Introduction:
Personal details such as email IDs, full names, phone numbers, and debit and credit card details of over 100 million users of Juspay has been breached by a hacker who posted the data for sale on the dark web, discovered a cyber-researcher last week.
The Bangalore-based start-up processes over 4 million transactions worth Rs 1000 crore every day across e-commerce platforms such as Amazon, Swiggy, Ola and others. The data dump was discovered in the first week of January by cybersecurity researcher, Rajshekhar Rajaharia.
JusPay, an Indian online payment platform, recently acknowledged that it sustained a breach of customer data in August. The announcement came a day after an independent security researcher reported that data on millions of JusPay customers had been offered for sale on a darknet forum. The breach appears to have stemmed from a recycled Amazon Web Services access key that enabled unauthorized access to its databases.
Scope:
The Payment Card Industry Data Security Standard (PCI DSS) is a set of requirements intended to ensure that all companies that process, store, or transmit credit card information maintain a secure environment.
The masked card data (non-sensitive data used for display) that was leaked has two crore records. Although the company claimed that their card vault was in a different PCI compliant system which was never accessed. Doing hundreds of rounds of hashing with multiple algorithms along with a salt (another number appended to the card number) Juspay claims, “The algorithms that we use are currently not possible to reverse engineer even given enough compute resources.”
Scale of Impact:
The breach revelation from JusPay shows nearly 100 million JusPay customer records are listed for sale on the darknet.
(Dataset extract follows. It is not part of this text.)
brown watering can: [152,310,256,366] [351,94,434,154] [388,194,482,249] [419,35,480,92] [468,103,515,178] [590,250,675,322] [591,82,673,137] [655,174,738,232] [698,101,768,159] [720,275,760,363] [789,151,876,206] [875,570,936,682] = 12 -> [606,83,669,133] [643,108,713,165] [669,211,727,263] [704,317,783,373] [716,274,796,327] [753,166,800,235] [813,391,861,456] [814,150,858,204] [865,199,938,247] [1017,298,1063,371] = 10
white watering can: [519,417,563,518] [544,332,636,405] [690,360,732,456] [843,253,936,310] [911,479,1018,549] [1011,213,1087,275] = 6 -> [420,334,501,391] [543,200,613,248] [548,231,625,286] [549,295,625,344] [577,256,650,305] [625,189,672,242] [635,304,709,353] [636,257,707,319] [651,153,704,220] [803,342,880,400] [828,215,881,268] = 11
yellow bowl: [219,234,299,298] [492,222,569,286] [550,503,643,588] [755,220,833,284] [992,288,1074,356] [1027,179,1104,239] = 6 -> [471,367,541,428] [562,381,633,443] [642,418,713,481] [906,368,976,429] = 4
The data offered for sale includes 55 million JusPay’s customer’s names and contact details and 45 million transaction details, including masked debit and credit card information. The data is being offered for sale for $8,000, payable in bitcoin. JusPay’s masked data that is being offered for sale hid the first six digits of the payment card. The data listed for sale also includes a hash of the entire 16 digits of the card.
However, the company also says that users’ PIN numbers, CVV numbers or passwords were not compromised in the breach.
Mitigation Strategy:
Juspay responded immediately to the incident and stopped the intrusion. According to the statement given by the company, some of the mitigation steps taken included:
1. Termination of the server used in the attack and sealing its egress/entry points.
2. Within the same day, a system audit was done to make sure the entire category of such issues is prevented. The company said, “Our merchants were informed of the
cyberattack on the same day and we worked with them to take various precautionary measures to safeguard information.”
3. Refreshing API keys and invalidating the old keys;
4. Enforcing 2 Factor Authentication for all of its tools and moving away from AWS key-based automation.
5. Adding threat-monitoring tools to its security profile to prevent further attacks.
Biggest Concern:
While breaches and subsequent data dumps like this are commonplace these days, what’s worrying, in this case, is the time lag between the breach and Juspay’s public acknowledgment of it.